Гарун напрягся – подобная мысль прежде не приходила ему в голову. Эль-Сенусси вскинул руку, давая знак остановиться. Гарун коснулся пальцами рукояти меча. Шадек подошел к ним:
– Повелитель, нам будет непросто. Я не знаю, что они замышляют. Возможно, это ловушка.
– Возможно. Возьми пару человек и выясни. Я подожду здесь.
– Как прикажешь, повелитель.
Эль-Сенусси выбрал двоих солдат, и они скрылись среди деревьев, откуда поднимался дым. Гарун и Белул ждали, положив мечи на колени. Остальные спешились.
Эль-Сенусси вернулся два часа спустя, поднявшись к ним, вместо того чтобы подать сигнал снизу.
– Мне кажется, мы можем на него рассчитывать, повелитель, – прошептал Белул.
– Посмотрим.
– Похоже, они играют честно, повелитель, – сообщил эль-Сенусси. – Их всего десятеро и сам Сиди.
– Тогда идем. Если они дернутся – постарайся, чтобы он умер первым.
– Можешь не сомневаться, повелитель. Слушайте все! Мы спускаемся. И я вырежу сердце каждому, кто по забывчивости выдаст нашего повелителя. Он – всего лишь солдат по имени Абу бин Кахед.
Они спустились по тропе. Стуча копытами, въехали в лагерь подозрительно наблюдавшего за ними Сиди. «Вряд ли это будет легкий союз», – подумал Гарун.

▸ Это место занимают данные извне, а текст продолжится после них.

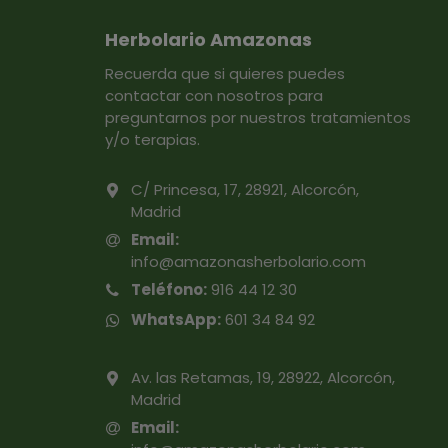
Herbolario Amazonas
Recuerda que si quieres puedes
contactar con nosotros para
preguntarnos por nuestros tratamientos
y/o terapias.
C/ Princesa, 17, 28921, Alcorcón,
Madrid
Email:
info@amazonasherbolario.com
Teléfono:
916 44 12 30
WhatsApp:
601 34 84 92
Av. las Retamas, 19, 28922, Alcorcón,
Madrid
Email: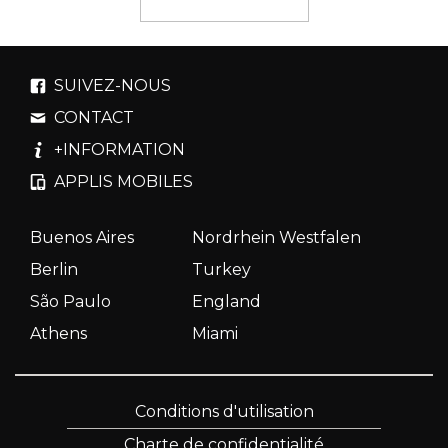
SUIVEZ-NOUS
CONTACT
+INFORMATION
APPLIS MOBILES
Buenos Aires
Nordrhein Westfalen
Berlin
Turkey
São Paulo
England
Athens
Miami
Conditions d'utilisation
Charte de confidentialité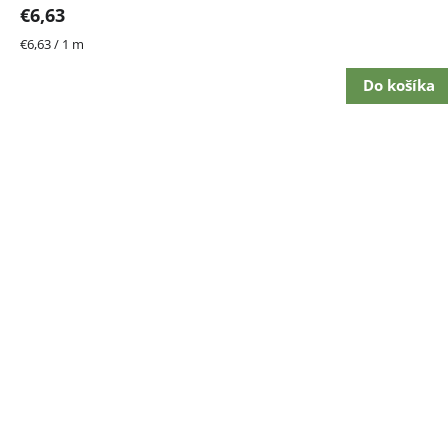
€6,63
Jednotková
€6,63 / 1 m
cena:
Do košíka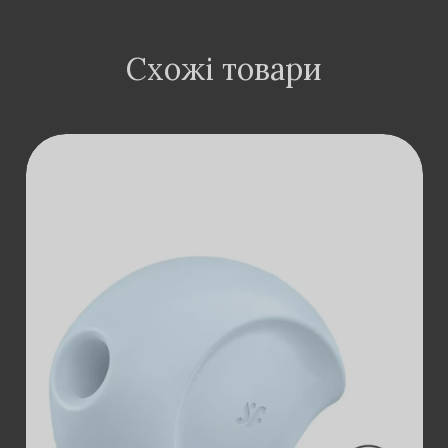
Схожі товари
ДОДАТИ В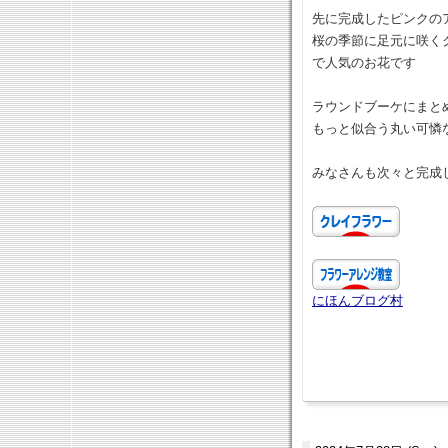
先に完成したピンクの
桜の季節に足元に咲く
で人気のお花です
ラウンドブーケにまと
もっと似合う丸い可憐
みなさんも次々と完成
にほんブログ村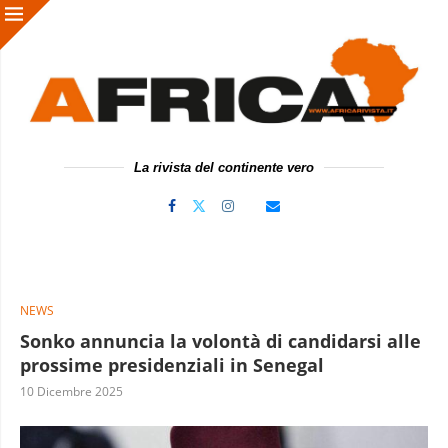
La rivista del continente vero
NEWS
Sonko annuncia la volontà di candidarsi alle
prossime presidenziali in Senegal
10 Dicembre 2025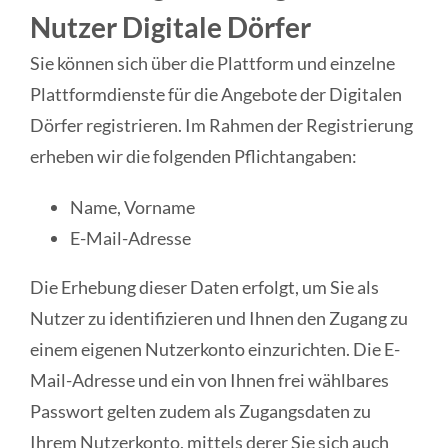
Nutzer Digitale Dörfer
Sie können sich über die Plattform und einzelne
Plattformdienste für die Angebote der Digitalen
Dörfer registrieren. Im Rahmen der Registrierung
erheben wir die folgenden Pflichtangaben:
Name, Vorname
E-Mail-Adresse
Die Erhebung dieser Daten erfolgt, um Sie als
Nutzer zu identifizieren und Ihnen den Zugang zu
einem eigenen Nutzerkonto einzurichten. Die E-
Mail-Adresse und ein von Ihnen frei wählbares
Passwort gelten zudem als Zugangsdaten zu
Ihrem Nutzerkonto, mittels derer Sie sich auch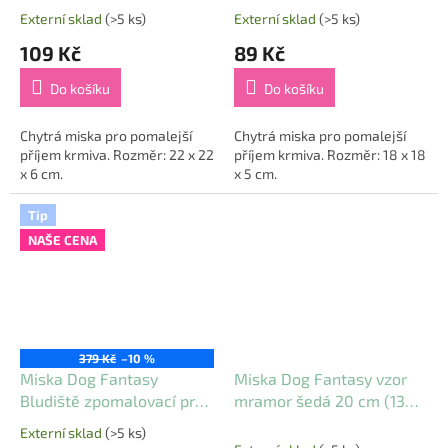
Externí sklad
(>5 ks)
Externí sklad
(>5 ks)
109 Kč
89 Kč
Do košíku
Do košíku
Chytrá miska pro pomalejší
Chytrá miska pro pomalejší
příjem krmiva. Rozměr: 22 x 22
příjem krmiva. Rozměr: 18 x 18
x 6 cm.
x 5 cm.
Tip
NAŠE CENA
379 Kč
–10 %
Miska Dog Fantasy
Miska Dog Fantasy vzor
Bludiště zpomalovací proti
mramor šedá 20 cm (1300
hltání zeleno-modrá
ml)
Externí sklad
(>5 ks)
Průměrné
40x30x4,8 cm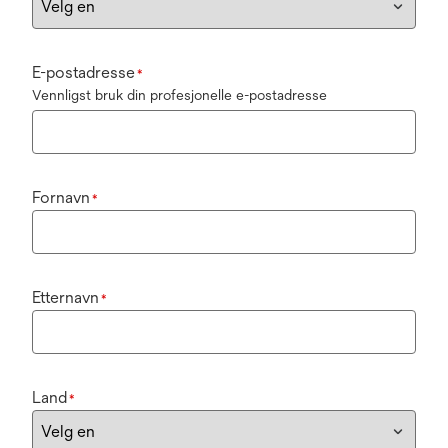
E-postadresse
*
Vennligst bruk din profesjonelle e-postadresse
Fornavn
*
Etternavn
*
Land
*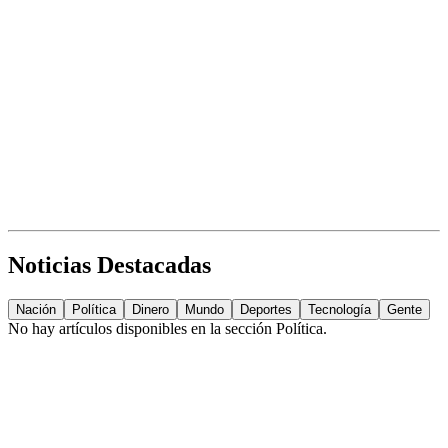
Noticias Destacadas
Nación
Política
Dinero
Mundo
Deportes
Tecnología
Gente
No hay artículos disponibles en la sección
Política
.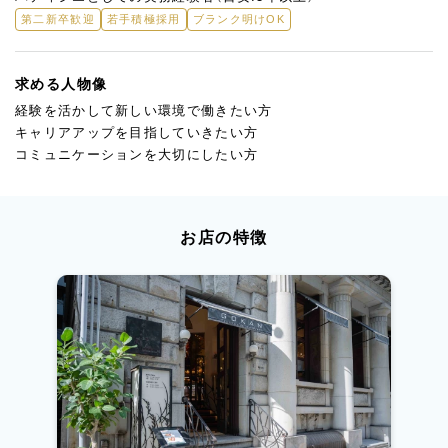
第二新卒歓迎
若手積極採用
ブランク明けOK
求める人物像
経験を活かして新しい環境で働きたい方
キャリアアップを目指していきたい方
コミュニケーションを大切にしたい方
お店の特徴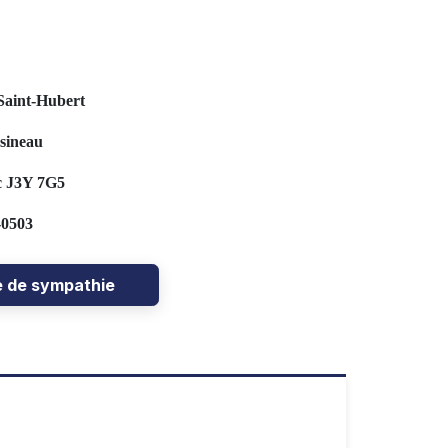
Saint-Hubert
sineau
c J3Y 7G5
-0503
e de sympathie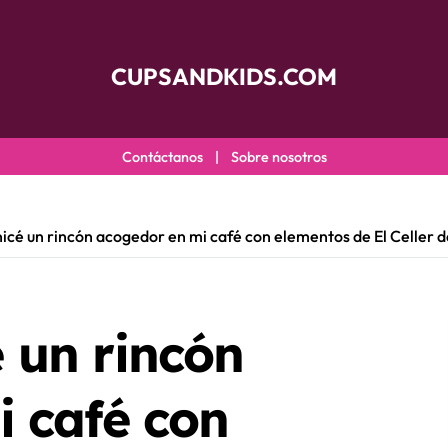
CUPSANDKIDS.COM
Contáctanos
|
Sobre nosotros
cé un rincón acogedor en mi café con elementos de El Celler 
 un rincón
 café con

Лицо ожидавшего их сына Эль-Мюрида походило на каменную маску. Он даже не попытался их приветствовать. Война воистину забирает молодых, понял Гарун. Юноша напоминал жестокого скупого старика.
На следующее утро они выехали в Аль-Ремиш. Эль-Мюрид покончил с затворничеством и следил за каждым. У крадущихся в ночи харишей стало больше работы, чем когда-либо прежде. Сиди не хотелось, чтобы его затянувшаяся отлучка вызвала ненужные вопросы.